---------- The input
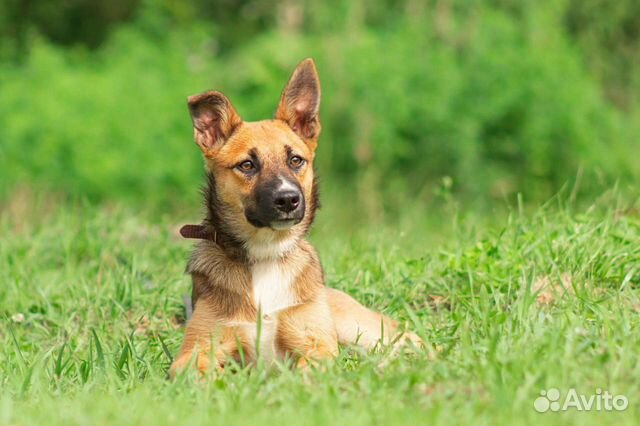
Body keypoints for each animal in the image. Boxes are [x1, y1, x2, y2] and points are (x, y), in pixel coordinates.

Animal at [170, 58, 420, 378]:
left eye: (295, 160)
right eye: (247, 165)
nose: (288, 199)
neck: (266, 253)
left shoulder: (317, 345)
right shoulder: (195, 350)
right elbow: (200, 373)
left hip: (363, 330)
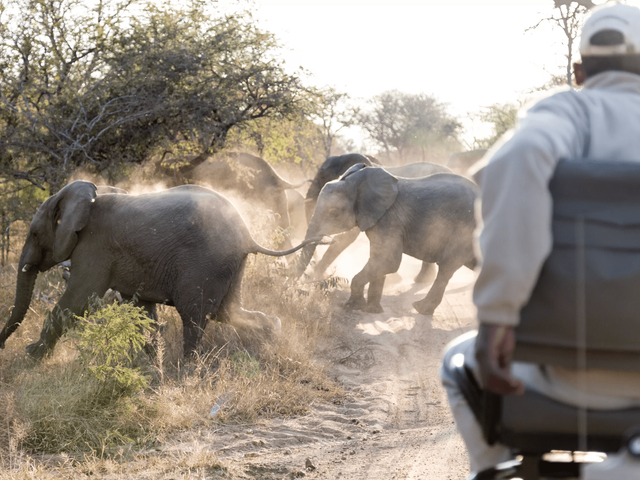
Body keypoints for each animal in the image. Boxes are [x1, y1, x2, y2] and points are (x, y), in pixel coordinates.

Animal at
--------------------
---------- The input
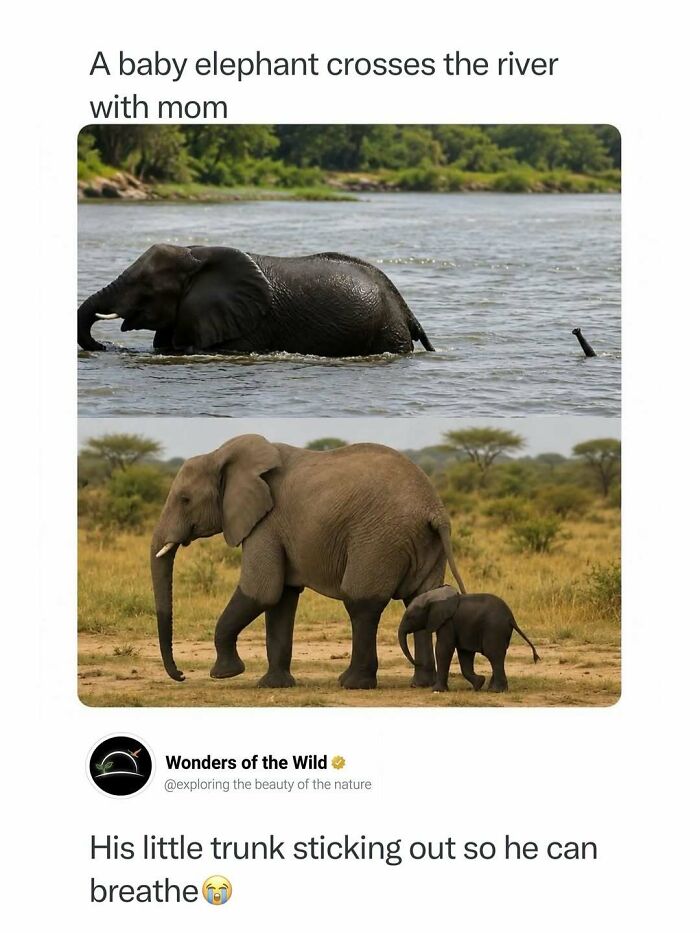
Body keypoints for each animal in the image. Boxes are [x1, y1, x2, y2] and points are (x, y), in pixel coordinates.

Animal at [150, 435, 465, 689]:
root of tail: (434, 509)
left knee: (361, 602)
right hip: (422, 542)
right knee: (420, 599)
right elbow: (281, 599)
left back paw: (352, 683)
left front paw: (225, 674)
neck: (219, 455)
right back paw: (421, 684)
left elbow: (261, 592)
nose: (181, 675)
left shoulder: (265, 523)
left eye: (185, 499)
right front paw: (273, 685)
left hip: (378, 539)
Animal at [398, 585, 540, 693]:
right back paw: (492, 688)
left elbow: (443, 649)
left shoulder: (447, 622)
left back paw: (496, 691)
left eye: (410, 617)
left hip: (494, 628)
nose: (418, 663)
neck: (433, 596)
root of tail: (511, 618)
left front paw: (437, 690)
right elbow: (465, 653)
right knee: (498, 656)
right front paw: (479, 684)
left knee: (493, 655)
--------------------
**Problem description:** Show every line from the entries above in which the word "elbow" appears.

**Exercise answer:**
right elbow: (200, 373)
right elbow: (281, 599)
left elbow: (261, 592)
left elbow: (443, 649)
right elbow: (465, 653)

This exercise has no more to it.